— EXERCISE PASSAGE —
- - -

Framing Interiority: Medical Imaging in VAICA’s Fields of Vision
The second week of VAICA’s festival Fields of Vision was oriented around “Orbits of Desire.” Here, the video works foregrounded the body as they explored “…subjects of gender, relationships and performances circumscribed by bodily acts,” according to the curatorial note. An interesting strand that emerged through these—which flowed from the first week into the second—was that of medical imaging. The past two years of the pandemic have resulted in an obsession with the body as a (potential) site of disease and as a medical object. In the following post, I will explore the ways in which three works featured in the first two weeks of the festival deploy medical imaging as a part of their form to evolve a vocabulary around the body and discourses of crises and control.
In Failure of an Unplanned (2019), Khushbu Patel employs the medical imaging of a Transvaginal Ultrasound Scan of a human foetus. Included as part of the “Orbits of Desire,” this two-minute-long work is silent and uses text and wordplay to communicate the crisis of decision-making. We imagine the individual’s thought process as the yellow text placed on the moving image transforms from “Indeterminate” to “Determinate” to “Terminate.” The use of Ultrasound imaging specifically leads to a reflection on the disciplining of bodies through such an apparatus, and the attendant socio-political complexities of control over women’s bodies. As we continue peering at the image to make sense of it, it moves into abstraction—defying attempts to read it into existence. Influenced by Julia Kristeva’s notion of “abjection” as a state of being that emerges with a breaking down of distinctions between the self and other as well as that of identity, system and order; the form of Patel’s work can be read as an attempt to a move towards “…a recasting of syntax and vocabulary—the violence of poetry and silence.”

- - -

— INPUT DATA —
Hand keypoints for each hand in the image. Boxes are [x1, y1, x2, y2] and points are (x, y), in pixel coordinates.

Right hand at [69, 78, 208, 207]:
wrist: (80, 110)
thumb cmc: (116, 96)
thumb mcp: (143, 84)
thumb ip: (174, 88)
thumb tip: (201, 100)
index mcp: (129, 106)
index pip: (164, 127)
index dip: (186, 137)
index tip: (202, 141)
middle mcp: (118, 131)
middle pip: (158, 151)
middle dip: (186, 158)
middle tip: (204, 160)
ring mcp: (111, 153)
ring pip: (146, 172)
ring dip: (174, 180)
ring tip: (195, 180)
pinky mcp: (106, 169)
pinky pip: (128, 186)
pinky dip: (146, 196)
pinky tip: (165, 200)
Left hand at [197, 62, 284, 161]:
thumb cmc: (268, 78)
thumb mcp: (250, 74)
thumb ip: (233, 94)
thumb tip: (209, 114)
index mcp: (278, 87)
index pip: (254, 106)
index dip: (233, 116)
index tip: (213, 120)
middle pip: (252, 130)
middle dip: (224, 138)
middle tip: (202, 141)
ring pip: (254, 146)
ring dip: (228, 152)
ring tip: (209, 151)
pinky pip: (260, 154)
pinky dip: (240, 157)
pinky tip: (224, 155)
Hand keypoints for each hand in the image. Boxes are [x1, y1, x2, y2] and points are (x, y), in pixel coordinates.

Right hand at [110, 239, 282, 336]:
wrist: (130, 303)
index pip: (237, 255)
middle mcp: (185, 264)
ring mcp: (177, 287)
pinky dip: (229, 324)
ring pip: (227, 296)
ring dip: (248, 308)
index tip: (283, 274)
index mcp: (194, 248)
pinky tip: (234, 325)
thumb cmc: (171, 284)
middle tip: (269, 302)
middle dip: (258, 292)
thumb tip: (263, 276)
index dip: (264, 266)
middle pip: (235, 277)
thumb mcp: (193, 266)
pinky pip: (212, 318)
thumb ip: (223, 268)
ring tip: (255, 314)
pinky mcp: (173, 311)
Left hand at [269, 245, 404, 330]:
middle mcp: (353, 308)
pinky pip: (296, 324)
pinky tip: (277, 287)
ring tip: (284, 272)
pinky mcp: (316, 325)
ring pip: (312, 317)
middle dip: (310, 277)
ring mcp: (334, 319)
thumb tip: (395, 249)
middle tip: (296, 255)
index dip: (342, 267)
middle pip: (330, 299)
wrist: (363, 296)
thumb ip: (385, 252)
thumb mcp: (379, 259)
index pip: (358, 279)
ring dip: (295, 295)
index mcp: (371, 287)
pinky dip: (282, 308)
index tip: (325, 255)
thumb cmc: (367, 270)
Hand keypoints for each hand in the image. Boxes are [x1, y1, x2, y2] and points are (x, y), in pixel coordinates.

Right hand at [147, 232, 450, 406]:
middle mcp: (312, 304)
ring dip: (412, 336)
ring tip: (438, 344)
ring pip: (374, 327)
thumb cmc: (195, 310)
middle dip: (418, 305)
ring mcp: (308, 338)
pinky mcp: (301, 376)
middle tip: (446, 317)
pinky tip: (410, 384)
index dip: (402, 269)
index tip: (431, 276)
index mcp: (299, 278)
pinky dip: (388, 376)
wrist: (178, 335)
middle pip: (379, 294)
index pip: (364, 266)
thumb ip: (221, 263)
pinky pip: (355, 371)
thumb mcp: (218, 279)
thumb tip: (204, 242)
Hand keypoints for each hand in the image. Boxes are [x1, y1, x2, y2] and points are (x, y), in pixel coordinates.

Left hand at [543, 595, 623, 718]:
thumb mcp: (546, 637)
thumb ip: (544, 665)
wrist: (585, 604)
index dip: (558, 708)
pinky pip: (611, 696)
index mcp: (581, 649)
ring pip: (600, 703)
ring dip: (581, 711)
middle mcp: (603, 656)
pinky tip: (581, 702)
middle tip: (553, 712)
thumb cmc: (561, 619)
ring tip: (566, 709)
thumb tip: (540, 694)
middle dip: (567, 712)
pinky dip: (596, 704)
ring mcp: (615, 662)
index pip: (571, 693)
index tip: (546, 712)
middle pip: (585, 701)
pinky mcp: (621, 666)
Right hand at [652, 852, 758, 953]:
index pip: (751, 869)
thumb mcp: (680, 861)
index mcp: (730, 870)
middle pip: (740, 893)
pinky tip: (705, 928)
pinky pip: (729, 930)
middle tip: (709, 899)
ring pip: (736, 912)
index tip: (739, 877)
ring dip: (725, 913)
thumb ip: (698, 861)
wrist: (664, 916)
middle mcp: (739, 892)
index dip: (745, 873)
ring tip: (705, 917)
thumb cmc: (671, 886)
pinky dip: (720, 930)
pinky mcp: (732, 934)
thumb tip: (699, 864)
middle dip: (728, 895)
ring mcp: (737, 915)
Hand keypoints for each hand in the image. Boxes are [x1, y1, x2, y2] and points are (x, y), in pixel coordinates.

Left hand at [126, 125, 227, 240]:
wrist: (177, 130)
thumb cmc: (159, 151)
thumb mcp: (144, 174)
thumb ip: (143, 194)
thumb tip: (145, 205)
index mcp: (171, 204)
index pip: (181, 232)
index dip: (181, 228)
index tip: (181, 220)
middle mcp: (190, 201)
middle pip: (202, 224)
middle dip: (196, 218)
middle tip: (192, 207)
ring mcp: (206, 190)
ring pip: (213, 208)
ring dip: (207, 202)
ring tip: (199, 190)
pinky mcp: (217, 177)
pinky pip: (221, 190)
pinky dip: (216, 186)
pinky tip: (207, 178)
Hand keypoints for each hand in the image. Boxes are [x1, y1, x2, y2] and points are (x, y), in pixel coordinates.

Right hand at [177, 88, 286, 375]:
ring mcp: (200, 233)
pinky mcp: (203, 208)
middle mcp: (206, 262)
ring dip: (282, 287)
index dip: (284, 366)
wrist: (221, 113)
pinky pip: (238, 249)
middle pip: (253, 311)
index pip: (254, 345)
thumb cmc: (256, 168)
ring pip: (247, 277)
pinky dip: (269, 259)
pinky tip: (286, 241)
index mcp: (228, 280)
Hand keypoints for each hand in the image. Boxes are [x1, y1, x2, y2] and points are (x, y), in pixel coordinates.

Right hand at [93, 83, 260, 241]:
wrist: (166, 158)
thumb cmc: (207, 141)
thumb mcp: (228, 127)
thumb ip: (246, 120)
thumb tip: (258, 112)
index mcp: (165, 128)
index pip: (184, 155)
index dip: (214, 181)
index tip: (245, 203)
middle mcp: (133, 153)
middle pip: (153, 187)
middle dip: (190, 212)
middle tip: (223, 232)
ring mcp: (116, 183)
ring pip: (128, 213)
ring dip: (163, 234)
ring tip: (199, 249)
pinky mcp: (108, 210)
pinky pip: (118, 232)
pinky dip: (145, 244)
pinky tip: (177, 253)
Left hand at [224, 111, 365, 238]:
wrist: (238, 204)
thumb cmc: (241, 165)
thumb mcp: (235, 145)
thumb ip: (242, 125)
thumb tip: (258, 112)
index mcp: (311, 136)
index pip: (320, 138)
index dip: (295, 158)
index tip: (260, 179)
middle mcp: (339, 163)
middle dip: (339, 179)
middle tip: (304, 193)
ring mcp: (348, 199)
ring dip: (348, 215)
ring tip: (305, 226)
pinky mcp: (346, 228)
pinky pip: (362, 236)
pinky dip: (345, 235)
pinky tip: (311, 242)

- - -

— PROBLEM DETAILS —
In the essay on medical imaging at VAICA's festival, how long is Khushbu Patel's work Failure of an Unplanned?

— FINAL ANSWER —
It is two minutes long.